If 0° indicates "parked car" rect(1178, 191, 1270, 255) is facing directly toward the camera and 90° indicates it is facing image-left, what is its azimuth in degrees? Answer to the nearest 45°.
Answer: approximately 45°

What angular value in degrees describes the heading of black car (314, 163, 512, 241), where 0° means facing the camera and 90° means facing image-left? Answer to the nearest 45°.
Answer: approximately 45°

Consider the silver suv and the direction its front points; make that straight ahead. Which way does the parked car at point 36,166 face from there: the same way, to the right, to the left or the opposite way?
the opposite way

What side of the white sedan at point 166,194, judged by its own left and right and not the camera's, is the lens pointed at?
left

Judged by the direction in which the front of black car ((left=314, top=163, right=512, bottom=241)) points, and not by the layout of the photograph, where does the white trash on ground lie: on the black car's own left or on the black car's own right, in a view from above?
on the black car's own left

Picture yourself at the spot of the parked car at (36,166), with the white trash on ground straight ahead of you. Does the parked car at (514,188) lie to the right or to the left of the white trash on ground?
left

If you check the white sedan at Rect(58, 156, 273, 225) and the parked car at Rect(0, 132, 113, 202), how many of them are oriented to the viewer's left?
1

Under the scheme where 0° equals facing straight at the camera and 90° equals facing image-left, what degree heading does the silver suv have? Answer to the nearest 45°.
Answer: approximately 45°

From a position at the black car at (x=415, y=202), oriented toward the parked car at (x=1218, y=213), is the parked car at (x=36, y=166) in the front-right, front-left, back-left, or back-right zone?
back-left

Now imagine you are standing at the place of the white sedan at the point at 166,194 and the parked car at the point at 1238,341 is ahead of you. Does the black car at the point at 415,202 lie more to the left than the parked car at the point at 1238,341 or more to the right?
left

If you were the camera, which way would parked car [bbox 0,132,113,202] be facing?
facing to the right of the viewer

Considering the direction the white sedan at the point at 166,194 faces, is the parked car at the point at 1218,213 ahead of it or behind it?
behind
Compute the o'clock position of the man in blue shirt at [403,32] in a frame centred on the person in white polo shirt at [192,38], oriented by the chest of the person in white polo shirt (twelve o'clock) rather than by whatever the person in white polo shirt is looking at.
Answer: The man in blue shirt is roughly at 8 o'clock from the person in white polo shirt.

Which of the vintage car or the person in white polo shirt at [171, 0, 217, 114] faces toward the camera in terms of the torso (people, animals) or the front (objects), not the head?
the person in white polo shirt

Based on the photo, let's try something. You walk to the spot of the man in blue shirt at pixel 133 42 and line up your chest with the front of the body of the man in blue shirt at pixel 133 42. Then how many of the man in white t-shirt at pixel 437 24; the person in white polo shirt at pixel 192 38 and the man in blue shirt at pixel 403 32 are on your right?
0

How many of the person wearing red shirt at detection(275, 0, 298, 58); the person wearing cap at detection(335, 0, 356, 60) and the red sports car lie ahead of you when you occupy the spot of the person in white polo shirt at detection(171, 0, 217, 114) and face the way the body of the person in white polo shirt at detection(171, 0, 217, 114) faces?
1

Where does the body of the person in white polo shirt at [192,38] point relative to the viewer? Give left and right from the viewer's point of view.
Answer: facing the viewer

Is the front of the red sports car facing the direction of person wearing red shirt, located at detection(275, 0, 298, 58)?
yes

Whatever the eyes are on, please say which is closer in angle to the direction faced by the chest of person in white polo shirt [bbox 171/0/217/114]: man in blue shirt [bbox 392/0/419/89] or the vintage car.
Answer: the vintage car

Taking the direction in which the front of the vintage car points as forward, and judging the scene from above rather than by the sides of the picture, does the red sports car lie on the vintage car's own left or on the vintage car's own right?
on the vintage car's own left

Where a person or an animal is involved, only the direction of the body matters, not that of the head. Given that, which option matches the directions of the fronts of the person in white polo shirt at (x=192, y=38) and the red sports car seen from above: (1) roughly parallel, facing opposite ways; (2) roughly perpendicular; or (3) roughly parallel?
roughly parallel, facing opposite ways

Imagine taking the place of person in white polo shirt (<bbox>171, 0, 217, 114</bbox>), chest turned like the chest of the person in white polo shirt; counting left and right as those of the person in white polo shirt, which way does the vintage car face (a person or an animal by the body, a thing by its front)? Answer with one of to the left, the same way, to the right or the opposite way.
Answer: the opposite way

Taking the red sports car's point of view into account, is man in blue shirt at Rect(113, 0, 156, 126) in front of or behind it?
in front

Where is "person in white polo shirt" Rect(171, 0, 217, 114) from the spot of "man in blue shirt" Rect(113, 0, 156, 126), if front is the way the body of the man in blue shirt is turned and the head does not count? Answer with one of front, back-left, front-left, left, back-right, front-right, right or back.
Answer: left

#####

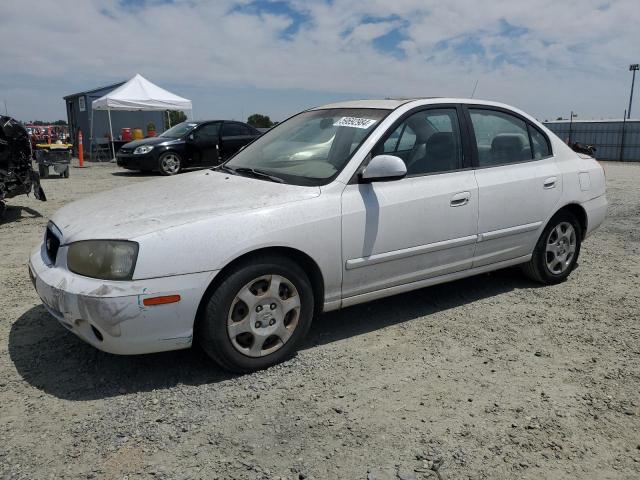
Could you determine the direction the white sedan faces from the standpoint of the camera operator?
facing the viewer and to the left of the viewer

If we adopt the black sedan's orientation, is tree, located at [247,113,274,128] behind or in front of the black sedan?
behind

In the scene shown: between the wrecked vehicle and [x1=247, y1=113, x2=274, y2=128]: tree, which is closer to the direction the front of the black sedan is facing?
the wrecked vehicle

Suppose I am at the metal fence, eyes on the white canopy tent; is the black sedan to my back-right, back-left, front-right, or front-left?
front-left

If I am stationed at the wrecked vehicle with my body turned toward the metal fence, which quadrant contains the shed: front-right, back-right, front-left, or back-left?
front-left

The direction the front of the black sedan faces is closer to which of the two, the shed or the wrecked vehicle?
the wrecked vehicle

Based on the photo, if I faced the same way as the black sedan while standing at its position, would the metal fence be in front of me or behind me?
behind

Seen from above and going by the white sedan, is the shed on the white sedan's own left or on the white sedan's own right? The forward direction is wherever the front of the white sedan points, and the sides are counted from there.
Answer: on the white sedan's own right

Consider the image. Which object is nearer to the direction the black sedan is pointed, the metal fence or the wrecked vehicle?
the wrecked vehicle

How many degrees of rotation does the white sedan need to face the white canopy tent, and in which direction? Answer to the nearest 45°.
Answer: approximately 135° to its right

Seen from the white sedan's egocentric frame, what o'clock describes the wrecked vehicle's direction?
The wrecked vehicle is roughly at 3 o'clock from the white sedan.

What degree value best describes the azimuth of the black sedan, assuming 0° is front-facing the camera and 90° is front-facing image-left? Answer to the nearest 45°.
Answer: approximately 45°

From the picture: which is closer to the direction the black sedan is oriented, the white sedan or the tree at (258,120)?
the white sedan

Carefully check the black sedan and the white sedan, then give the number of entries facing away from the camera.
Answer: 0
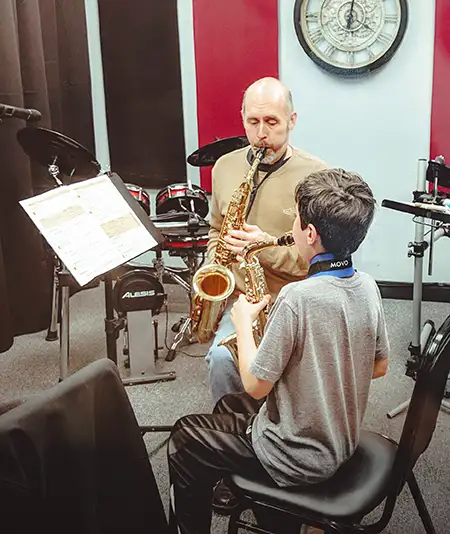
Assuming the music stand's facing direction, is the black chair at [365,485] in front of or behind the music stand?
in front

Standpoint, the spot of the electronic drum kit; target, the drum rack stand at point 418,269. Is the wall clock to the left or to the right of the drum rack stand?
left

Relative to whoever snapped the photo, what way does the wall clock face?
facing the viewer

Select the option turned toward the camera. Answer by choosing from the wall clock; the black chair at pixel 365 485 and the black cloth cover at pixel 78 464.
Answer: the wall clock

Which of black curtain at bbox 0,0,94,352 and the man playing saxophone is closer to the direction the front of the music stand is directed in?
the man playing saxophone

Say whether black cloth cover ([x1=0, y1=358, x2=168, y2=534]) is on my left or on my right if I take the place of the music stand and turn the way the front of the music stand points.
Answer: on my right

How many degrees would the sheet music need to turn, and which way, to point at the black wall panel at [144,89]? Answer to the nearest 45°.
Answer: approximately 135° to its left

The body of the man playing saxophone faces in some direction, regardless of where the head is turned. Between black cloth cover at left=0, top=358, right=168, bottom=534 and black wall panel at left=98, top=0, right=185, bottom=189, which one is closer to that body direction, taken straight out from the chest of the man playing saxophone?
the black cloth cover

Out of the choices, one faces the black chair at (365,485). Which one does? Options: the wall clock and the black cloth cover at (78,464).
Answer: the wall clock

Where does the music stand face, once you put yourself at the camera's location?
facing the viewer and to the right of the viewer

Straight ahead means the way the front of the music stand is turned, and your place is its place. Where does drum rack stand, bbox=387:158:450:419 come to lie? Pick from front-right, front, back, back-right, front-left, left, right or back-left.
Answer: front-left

#####

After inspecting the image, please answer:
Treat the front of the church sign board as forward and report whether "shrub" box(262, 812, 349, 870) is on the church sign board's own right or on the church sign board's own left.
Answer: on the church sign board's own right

#####

Task instructions:
Reproduce the lines above, starting at the line that contains "right or back." and ending at the line that contains "Answer: left", with both of those lines included.

Your solution:
Where is "person in white polo shirt" Rect(171, 0, 217, 114) from the spot of "man in blue shirt" Rect(113, 0, 156, 126), if front is the way the body of the man in blue shirt is turned and the head does not count? Answer with one of front, back-left, front-left, left, back-right, front-right, right or back.
Answer: left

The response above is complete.